Content starts

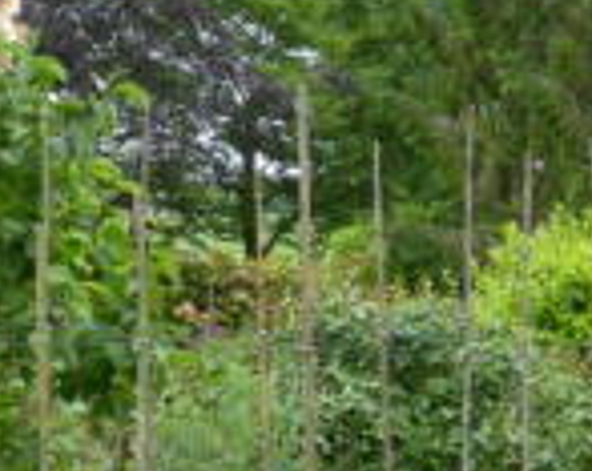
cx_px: 1073
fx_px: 1626
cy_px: 437
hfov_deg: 16.9
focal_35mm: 93
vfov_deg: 16.2
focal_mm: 4.3
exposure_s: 1/200
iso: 100
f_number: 3.3
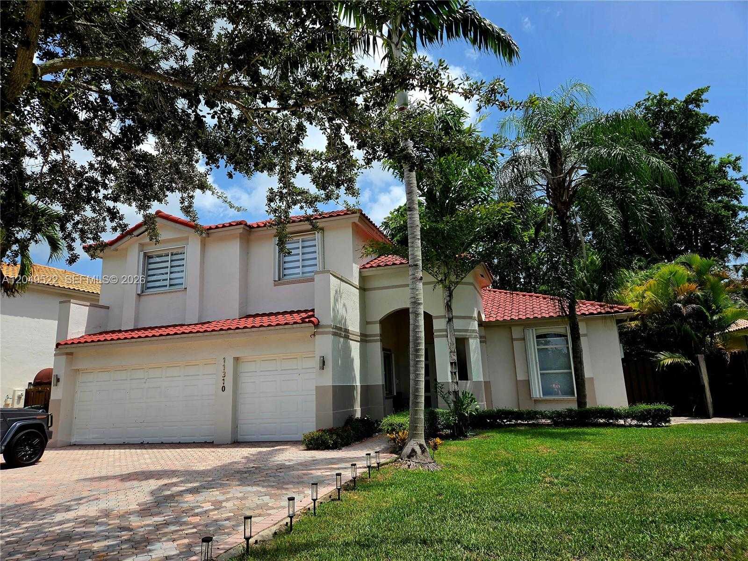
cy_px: 280
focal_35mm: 23
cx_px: 374
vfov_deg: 58.9
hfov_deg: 73.9
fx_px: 497
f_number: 1.8
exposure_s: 1/5000
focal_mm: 5.4
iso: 80
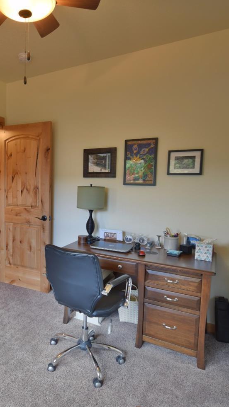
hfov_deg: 44.3
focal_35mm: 24
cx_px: 32
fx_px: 259
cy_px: 200
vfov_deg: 76.3
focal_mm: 10
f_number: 4.5
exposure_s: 1/8
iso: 250
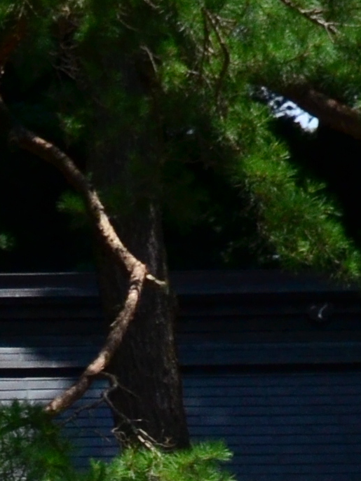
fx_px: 3591
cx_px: -337
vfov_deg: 7.0
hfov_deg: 5.6
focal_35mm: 258
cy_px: 1355
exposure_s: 1/4000
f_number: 4.5
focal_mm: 25
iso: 400
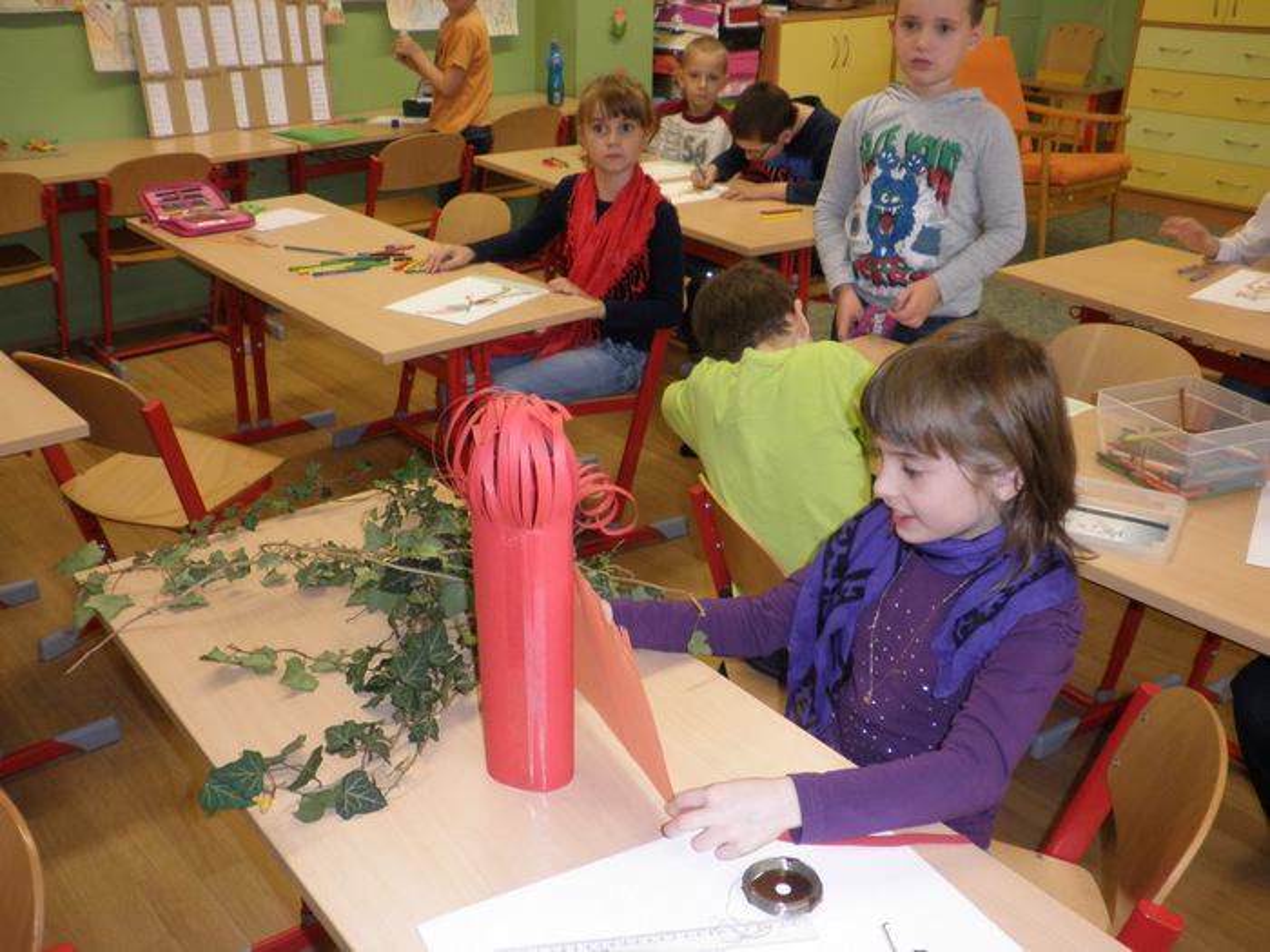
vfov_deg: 39.7
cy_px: 476
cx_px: 635
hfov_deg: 51.4
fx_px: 1321
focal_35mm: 36
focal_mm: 6.3
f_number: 3.5
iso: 160
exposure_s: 1/30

Content ends

◆ **THE TASK**: Look above for the line with "exposure_s: 1/200", then print it and each line after it down to and including the line with "hfov_deg: 5.6". Leave out the pictures and keep the wording exact.

◆ **PROBLEM SOLUTION**:
exposure_s: 1/200
iso: 100
f_number: 3.3
cy_px: 280
focal_35mm: 23
cx_px: 374
vfov_deg: 58.9
hfov_deg: 73.9
fx_px: 497
f_number: 1.8
exposure_s: 1/5000
focal_mm: 5.4
iso: 80
hfov_deg: 44.3
focal_35mm: 24
cx_px: 32
fx_px: 259
cy_px: 200
vfov_deg: 76.3
focal_mm: 10
f_number: 4.5
exposure_s: 1/8
iso: 250
fx_px: 3591
cx_px: -337
vfov_deg: 7.0
hfov_deg: 5.6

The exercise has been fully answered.